On your motor? Dunno. Assuming you have a DVM, check for continuity between two pairs of terminals, say pins 1&2 plus 3&4 for example. These pairs will be coil A and coil B.

How can I get continous rotation out of that.
You use the table depicted in the datasheet, to energise the coils in the correct sequence for the desired motor direction.
 

arrie

New Member
But why four connectors?
It was supposed to be just two. Not that?

I did not even notice, my mistake.
Maybe a bit presumptuous on my part, CD drive manufacturers like to use their brushless motors. Suppose some like it different.

If you can figure it out, maybe you can build your own........ radio controlled car:D, for the boy in yourself.
 

Mickster

Well-Known Member
Most Helpful Member
...CD drive manufacturers like to use their brushless motors...

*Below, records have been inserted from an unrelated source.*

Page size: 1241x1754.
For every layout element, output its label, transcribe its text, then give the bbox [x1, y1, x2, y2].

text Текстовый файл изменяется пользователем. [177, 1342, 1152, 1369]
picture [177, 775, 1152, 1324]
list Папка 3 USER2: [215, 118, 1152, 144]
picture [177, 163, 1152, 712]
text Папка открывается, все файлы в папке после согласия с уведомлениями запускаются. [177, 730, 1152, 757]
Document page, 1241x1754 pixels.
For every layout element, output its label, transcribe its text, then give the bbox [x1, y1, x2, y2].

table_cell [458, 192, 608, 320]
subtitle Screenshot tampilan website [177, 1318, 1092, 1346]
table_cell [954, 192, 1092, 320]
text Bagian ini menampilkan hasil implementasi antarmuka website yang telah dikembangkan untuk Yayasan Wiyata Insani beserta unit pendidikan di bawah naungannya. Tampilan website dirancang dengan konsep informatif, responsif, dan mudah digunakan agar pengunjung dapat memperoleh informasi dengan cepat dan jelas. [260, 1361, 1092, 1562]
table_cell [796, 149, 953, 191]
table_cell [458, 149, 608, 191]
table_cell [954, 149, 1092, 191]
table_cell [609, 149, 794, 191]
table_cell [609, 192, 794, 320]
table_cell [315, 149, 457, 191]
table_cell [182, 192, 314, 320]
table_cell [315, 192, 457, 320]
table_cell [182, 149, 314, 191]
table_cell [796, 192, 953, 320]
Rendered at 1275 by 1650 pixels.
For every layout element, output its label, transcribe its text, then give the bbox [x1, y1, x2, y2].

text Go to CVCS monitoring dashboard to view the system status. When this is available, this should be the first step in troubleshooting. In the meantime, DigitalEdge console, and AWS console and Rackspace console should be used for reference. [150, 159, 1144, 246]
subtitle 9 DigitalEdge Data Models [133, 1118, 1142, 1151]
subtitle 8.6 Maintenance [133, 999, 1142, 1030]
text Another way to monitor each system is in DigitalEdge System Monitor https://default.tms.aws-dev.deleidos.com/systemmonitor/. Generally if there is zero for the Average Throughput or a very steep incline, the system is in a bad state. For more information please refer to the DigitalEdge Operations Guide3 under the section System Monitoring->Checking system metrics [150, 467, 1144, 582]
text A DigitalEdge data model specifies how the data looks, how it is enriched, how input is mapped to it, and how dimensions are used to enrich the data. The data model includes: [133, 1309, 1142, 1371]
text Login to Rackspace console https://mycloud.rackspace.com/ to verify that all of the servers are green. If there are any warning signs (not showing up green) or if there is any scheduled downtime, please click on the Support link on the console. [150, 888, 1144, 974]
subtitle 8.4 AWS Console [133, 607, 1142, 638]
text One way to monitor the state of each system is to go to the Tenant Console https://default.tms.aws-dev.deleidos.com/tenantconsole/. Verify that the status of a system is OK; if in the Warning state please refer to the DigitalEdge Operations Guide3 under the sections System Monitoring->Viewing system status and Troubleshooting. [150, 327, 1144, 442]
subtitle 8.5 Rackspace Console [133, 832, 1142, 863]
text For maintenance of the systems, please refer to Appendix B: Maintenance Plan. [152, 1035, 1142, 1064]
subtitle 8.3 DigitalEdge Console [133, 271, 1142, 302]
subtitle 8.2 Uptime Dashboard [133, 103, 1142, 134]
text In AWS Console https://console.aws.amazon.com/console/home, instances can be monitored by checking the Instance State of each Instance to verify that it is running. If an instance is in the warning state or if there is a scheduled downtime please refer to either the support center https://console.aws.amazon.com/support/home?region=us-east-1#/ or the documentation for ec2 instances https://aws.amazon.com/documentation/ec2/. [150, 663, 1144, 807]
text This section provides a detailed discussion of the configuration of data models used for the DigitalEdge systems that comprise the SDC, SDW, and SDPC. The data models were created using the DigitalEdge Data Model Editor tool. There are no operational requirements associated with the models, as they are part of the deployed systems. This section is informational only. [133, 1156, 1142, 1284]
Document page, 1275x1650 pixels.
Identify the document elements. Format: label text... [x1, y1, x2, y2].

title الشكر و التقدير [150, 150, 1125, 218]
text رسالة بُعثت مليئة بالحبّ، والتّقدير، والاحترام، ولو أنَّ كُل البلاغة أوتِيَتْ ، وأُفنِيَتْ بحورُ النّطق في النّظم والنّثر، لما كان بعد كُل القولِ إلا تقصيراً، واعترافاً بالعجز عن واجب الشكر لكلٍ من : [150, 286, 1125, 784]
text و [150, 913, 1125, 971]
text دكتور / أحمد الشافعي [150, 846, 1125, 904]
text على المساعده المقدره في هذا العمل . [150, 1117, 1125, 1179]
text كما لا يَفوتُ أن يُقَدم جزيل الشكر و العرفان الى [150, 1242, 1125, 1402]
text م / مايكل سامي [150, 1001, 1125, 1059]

And some still use brushed motors with a reduction geartrain...I have in my hand, a CD deck mechanism from a very well known European auto manufacturer's In Car Entertainment head unit (Albeit a sub-contracted assembly...built to a price per unit).

The (direct) CD spindle motor is brushed, as is the reduction-geared head-positioning motor.

Cheap as chips (and replaced in the same numbers as those consumed outside a chipshop on a Friday night!):D
 

arrie

New Member
True.
It probably comes down to the design philosophy.
Will it be made to last two years, or twenty. It seems modern cars these days only have a planned lifespan of a couple of years, then requiring recycling.
I mean, if you do not travel the 'required' 20 000km during a year, you have to in any case change the oil, how ridiculous is that, the oil did not work their butts of or anything, it/they/whatever were resting in a closed system every so often.
Cellphones as well. Electrical entertainment appliances as well. Ooh....ooh, so also kitchen appliances. Some powered hand tools as well. Printers also seem to become a nuisance after a couple of years.
Even the way modern houses are put together indicates a lifespan of few years, sliding doors, windows, garage doors, much of the finishing, the paint for pete's sake. What about the transformer (sub-station) down the road that supplies you power, those seem to pack up every few months plunging you into hours of darkness.
Every couple of weeks some place where you have an account phones you requesting information, because 'their system crashed'.
Even Windows runs better if formatted and reinstalled at least once a year.

See, I've made a strong point, nothing is made to last more than a few years. At the most.